Task objective >>
The expected output is every entry, copied exactly.

<<<<

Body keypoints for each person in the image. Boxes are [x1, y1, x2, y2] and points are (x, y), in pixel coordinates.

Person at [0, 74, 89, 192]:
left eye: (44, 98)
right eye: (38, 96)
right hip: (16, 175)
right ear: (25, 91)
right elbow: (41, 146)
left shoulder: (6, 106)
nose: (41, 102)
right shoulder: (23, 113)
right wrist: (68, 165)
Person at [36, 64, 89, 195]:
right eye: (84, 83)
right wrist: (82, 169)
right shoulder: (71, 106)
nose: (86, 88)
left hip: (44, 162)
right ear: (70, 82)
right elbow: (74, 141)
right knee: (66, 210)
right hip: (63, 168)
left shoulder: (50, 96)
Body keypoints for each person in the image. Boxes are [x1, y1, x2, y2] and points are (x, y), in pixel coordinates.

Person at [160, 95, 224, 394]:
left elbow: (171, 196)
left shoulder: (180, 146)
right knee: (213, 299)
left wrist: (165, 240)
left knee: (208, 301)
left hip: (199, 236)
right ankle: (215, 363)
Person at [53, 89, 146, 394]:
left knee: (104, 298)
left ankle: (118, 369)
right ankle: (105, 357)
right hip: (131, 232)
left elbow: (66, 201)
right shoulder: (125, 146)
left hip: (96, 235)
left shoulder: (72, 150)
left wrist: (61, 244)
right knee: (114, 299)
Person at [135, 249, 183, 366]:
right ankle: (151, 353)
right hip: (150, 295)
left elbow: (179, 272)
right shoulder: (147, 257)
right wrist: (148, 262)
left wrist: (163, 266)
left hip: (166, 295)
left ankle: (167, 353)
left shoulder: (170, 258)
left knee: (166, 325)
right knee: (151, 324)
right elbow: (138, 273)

>>>>

Answer to this task >>
Body keypoints for each person in the image. Boxes are [x1, y1, x2, y2] and points are (x, y), in pixel coordinates.

Person at [0, 74, 89, 192]:
left eye: (44, 98)
right eye: (38, 96)
right hip: (16, 175)
right ear: (25, 91)
right elbow: (41, 146)
left shoulder: (6, 106)
nose: (41, 102)
right shoulder: (23, 113)
right wrist: (68, 165)
Person at [36, 64, 89, 195]:
right eye: (84, 83)
right wrist: (82, 169)
right shoulder: (71, 106)
nose: (86, 88)
left hip: (44, 162)
right ear: (70, 82)
right elbow: (74, 141)
right knee: (66, 210)
right hip: (63, 168)
left shoulder: (50, 96)
Body keypoints for each person in the image. Boxes are [x1, y1, x2, y2] and points are (x, y), in pixel coordinates.

Person at [160, 95, 224, 394]:
left elbow: (171, 196)
left shoulder: (180, 146)
right knee: (213, 299)
left wrist: (165, 240)
left knee: (208, 301)
left hip: (199, 236)
right ankle: (215, 363)
Person at [53, 89, 146, 394]:
left knee: (104, 298)
left ankle: (118, 369)
right ankle: (105, 357)
right hip: (131, 232)
left elbow: (66, 201)
right shoulder: (125, 146)
left hip: (96, 235)
left shoulder: (72, 150)
left wrist: (61, 244)
right knee: (114, 299)
Person at [135, 249, 183, 366]:
right ankle: (151, 353)
right hip: (150, 295)
left elbow: (179, 272)
right shoulder: (147, 257)
right wrist: (148, 262)
left wrist: (163, 266)
left hip: (166, 295)
left ankle: (167, 353)
left shoulder: (170, 258)
left knee: (166, 325)
right knee: (151, 324)
right elbow: (138, 273)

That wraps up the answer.